• [Exercise]
Quote every line of the items word for word, from the line containing "artager ce contenu" down through the end of the items, and leave the pictures out of your answer.

Information supplied START

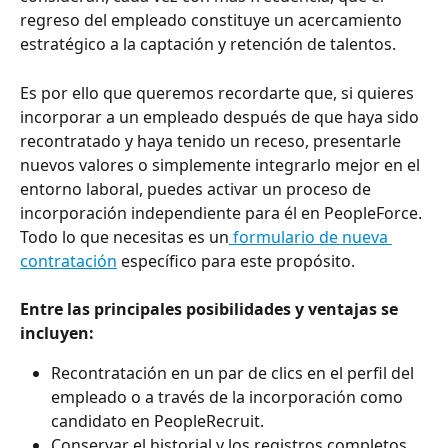
regreso del empleado constituye un acercamiento 
estratégico a la captación y retención de talentos.
Es por ello que queremos recordarte que, si quieres 
incorporar a un empleado después de que haya sido 
recontratado y haya tenido un receso, presentarle 
nuevos valores o simplemente integrarlo mejor en el 
entorno laboral, puedes activar un proceso de 
incorporación independiente para él en PeopleForce. 
Todo lo que necesitas es un
 formulario de nueva 
contratación
 específico para este propósito.
Entre las principales posibilidades y ventajas se 
incluyen:
Recontratación en un par de clics en el perfil del 
empleado o a través de la incorporación como 
candidato en PeopleRecruit.
Conservar el historial y los registros completos 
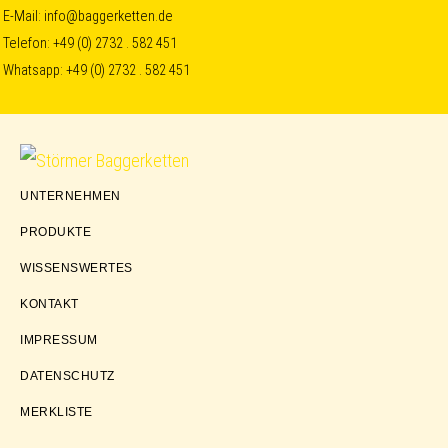
Skip
Skip
Skip
E-Mail:
info@baggerketten.de
Telefon:
+49 (0) 2732 . 582 451
to
to
to
Whatsapp:
+49 (0) 2732 . 582 451
primary
main
footer
navigation
content
Störmer
UNTERNEHMEN
Baggerketten
PRODUKTE
WISSENSWERTES
KONTAKT
IMPRESSUM
DATENSCHUTZ
MERKLISTE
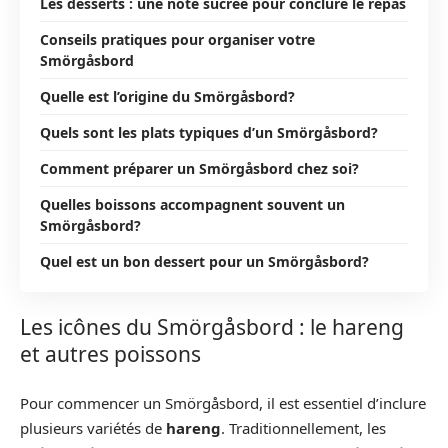
Les desserts : une note sucrée pour conclure le repas
Conseils pratiques pour organiser votre
Smörgåsbord
Quelle est l’origine du Smörgåsbord?
Quels sont les plats typiques d’un Smörgåsbord?
Comment préparer un Smörgåsbord chez soi?
Quelles boissons accompagnent souvent un
Smörgåsbord?
Quel est un bon dessert pour un Smörgåsbord?
Les icônes du Smörgåsbord : le hareng
et autres poissons
Pour commencer un Smörgåsbord, il est essentiel d’inclure
plusieurs variétés de
hareng
. Traditionnellement, les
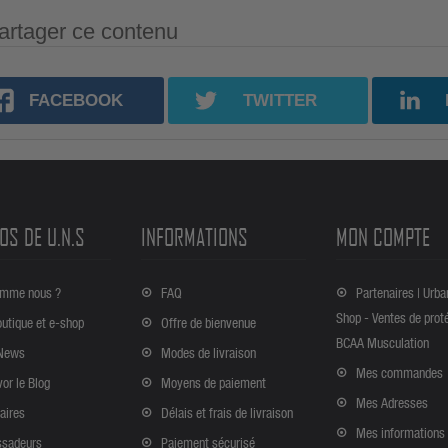
artager ce contenu
FACEBOOK
TWITTER
OS DE U.N.S
INFORMATIONS
MON COMPTE
omme nous ?
FAQ
Partenaires | Urba
Shop - Ventes de prot
outique et e-shop
Offre de bienvenue
BCAA Musculation
News
Modes de livraison
Mes commandes
vor le Blog
Moyens de paiement
Mes Adresses
aires
Délais et frais de livraison
Mes informations
sadeurs
Paiement sécurisé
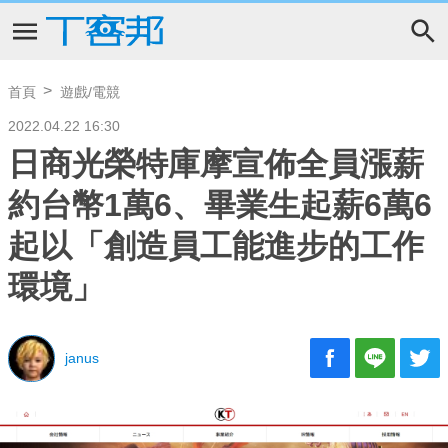
首頁
遊戲/電競
2022.04.22 16:30
日商光榮特庫摩宣佈全員漲薪
約台幣1萬6、畢業生起薪6萬6
起以「創造員工能進步的工作
環境」
janus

Information supplied END

• [Answer box]
artager ce contenu
FACEBOOK
TWITTER
OS DE U.N.S
INFORMATIONS
MON COMPTE
omme nous ?
FAQ
Partenaires | Urba
Shop - Ventes de prot
outique et e-shop
Offre de bienvenue
BCAA Musculation
News
Modes de livraison
Mes commandes
vor le Blog
Moyens de paiement
Mes Adresses
aires
Délais et frais de livraison
Mes informations
sadeurs
Paiement sécurisé
首頁
遊戲/電競
2022.04.22 16:30
日商光榮特庫摩宣佈全員漲薪
約台幣1萬6、畢業生起薪6萬6
起以「創造員工能進步的工作
環境」
janus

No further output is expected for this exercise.